Staff then presented the division’s strategic framework numeracy update. Presenters said the division uses Virginia’s BKRP kindergarten readiness and SOL results to track progress. The data cited in the meeting showed roughly 80 percent of kindergartners meeting the BKRP benchmark and 73 percent proficiency for third grade mathematics (noting that SOL data have a two‑year reporting lag). Presenters said numeracy instructional shifts emphasize conceptual understanding, problem solving and mathematical discourse rather than rote memorization.

Kelly Jennings, who presented special‑education numeracy data, said the division is seeing growth in grades 3 and 8, stable grade 5 performance and a decline in Algebra I proficiency under Virginia’s revised 2023 standards. She described action steps to strengthen Tier‑1 instruction, evidence‑based specially designed instruction, targeted teacher training and collaborative planning across general and special education.

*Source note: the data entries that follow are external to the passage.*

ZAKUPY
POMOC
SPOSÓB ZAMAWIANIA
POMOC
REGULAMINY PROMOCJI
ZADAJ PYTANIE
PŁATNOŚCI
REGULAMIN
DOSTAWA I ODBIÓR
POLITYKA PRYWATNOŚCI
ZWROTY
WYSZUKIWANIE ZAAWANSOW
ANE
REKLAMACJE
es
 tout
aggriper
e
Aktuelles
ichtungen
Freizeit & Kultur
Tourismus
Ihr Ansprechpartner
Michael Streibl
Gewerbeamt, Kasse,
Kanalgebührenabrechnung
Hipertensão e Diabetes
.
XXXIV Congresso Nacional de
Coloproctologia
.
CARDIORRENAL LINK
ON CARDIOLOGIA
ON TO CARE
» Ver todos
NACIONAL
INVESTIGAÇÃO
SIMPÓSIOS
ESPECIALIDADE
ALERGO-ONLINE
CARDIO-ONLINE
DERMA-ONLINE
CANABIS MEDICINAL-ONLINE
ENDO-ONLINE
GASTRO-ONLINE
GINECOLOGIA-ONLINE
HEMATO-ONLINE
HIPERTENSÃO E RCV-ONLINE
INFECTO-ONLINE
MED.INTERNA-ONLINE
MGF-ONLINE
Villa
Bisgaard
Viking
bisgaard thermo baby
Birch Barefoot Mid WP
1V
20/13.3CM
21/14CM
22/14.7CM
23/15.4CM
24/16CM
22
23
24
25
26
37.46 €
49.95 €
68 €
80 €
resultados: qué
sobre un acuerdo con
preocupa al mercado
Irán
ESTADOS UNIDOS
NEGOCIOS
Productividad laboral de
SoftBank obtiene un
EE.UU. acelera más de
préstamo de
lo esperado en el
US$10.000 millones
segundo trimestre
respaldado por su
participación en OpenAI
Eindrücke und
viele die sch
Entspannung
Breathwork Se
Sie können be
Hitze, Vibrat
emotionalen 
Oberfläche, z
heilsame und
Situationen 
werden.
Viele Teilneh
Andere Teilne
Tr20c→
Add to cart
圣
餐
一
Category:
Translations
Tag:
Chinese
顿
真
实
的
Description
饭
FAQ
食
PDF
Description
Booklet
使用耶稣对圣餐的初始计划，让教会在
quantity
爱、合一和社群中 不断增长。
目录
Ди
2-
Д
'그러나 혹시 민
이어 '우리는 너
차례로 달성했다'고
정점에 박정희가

During Q&A board members pressed on whether students with disabilities take the same SOLs (presenters confirmed they do), how digital and print curriculum materials were distributed (digital access earlier; print materials arrived later due to shipping), and how the division balances test preparation with transferable skills. Staff described ongoing professional development and planning sessions for year two of the curriculum adoption.

What happens next: The division will continue year‑two professional development, monitor SOL and BKRP indicators, and align implementation plans with the redistricting and budgeting timelines discussed later in the meeting.